Hampton Roads Publishing Company, Inc.

Copyright © 2009 Richard Bach
All rights reserved.
ISBN: 978-1-61283-087-2


Jamie Forbes flew airplanes. That's all he'd done that mattered since he dropped out of college, back when, and got his pilot's license. If it had wings, he loved it.

He flew fighters in the Air Force, didn't much care for the politics and the additional duties and the odd lack of flying time. He chose to leave early, when the service offered it.

The airlines wouldn't have him. He applied one time and the questions on the pilot exam weeded him out.

"1. If you had to choose, would you be a tree or a stone?

"2. Which color is better, red or blue?" He didn't answer these, as they had nothing to do with flying.

"3. Are details important?"

"Of course they're not important," he said. "What's important is arriving safely on the ground, every time. Who cares if you shine your shoes?"

Wrong answer, he found, when the examiner looked him in the eye and said, "We do."

But there's plenty to be done in aviation besides flying fighter planes and jet transports. There's charter and corporate flying and the scenic-ride business; there's crop dusting and air show aerobatics and pipeline patrol and aerial photography; there's aircraft ferrying to be done; there's banner towing, glider towing, carting skydivers up and turning them loose in the sky; there's air racing, television news flying, traffic reporting, police flying, flight testing, freight dogging and barnstorming old biplanes out of hayfields. And teaching, of course, always new folks coming along with the same destiny to fly as his own ... there's always flight instructing.

He'd done it all as his life went by. These last years he had become a flight instructor and a good one, according to the adage that you tell the best instructors by the color of their hair.
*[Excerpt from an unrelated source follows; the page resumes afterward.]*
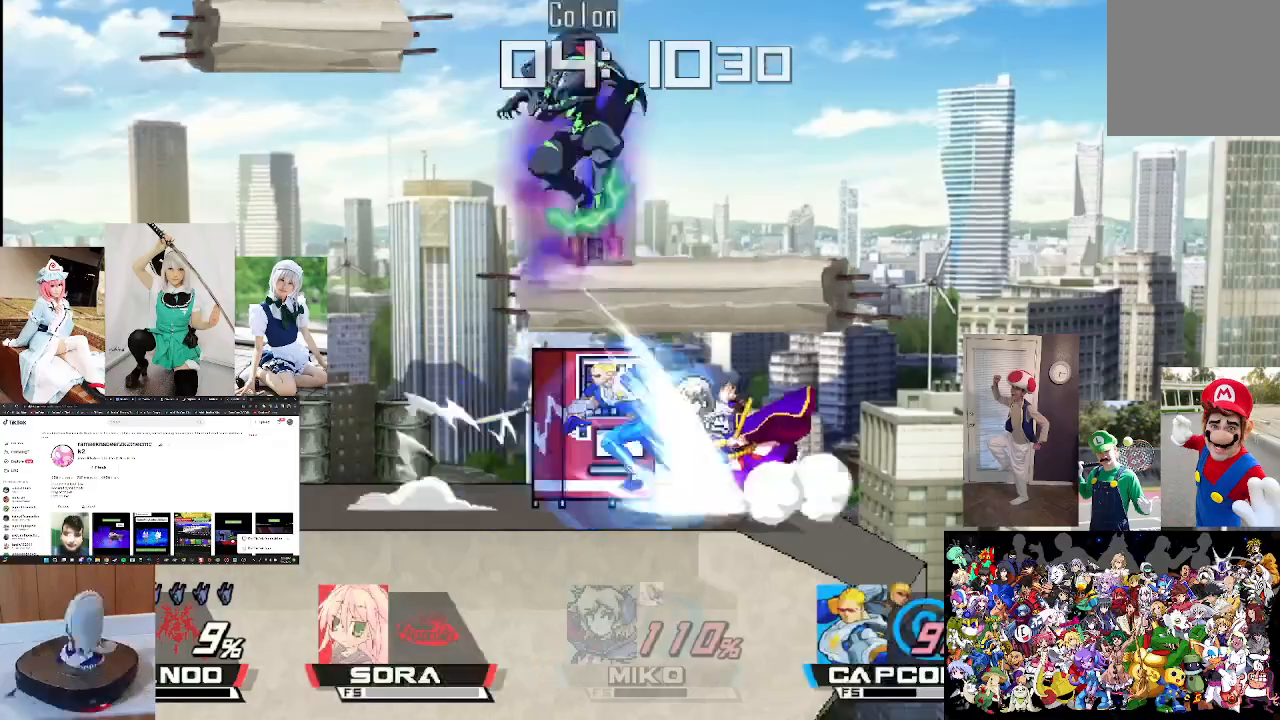
{"buttons": [], "left_stick": "right", "right_stick": "center", "events": [[33, "L1", "down"], [200, "L1", "up"], [200, "X", "up"], [200, "left_stick", "center"], [300, "left_stick", "down"], [400, "right_stick", "right"], [467, "left_stick", "right"], [500, "right_stick", "center"]]}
Not that he was some old-timer, mind you, or that he had nothing left to learn. He'd just packed his share of flying into those decades since solo, coming up on twelve thousand flying hours. Not a whole lot of time, not a little. Enough that Jamie Forbes had learned humility.

Inside, though, he was still the kid wild to fly anything he could get his little paws on.

That's all as it should be, and nobody's interest, save for what happened last September. What happened then won't matter to some; to others it'll change their lives the way it did mine.


At the time, he thought it was coincidence. Jamie Forbes was flying his Beech T-34 from Washington State to Florida, turning winter to summer in his flighttraining business by pointing the nose southeast for sixteen flying hours, four hours at a time.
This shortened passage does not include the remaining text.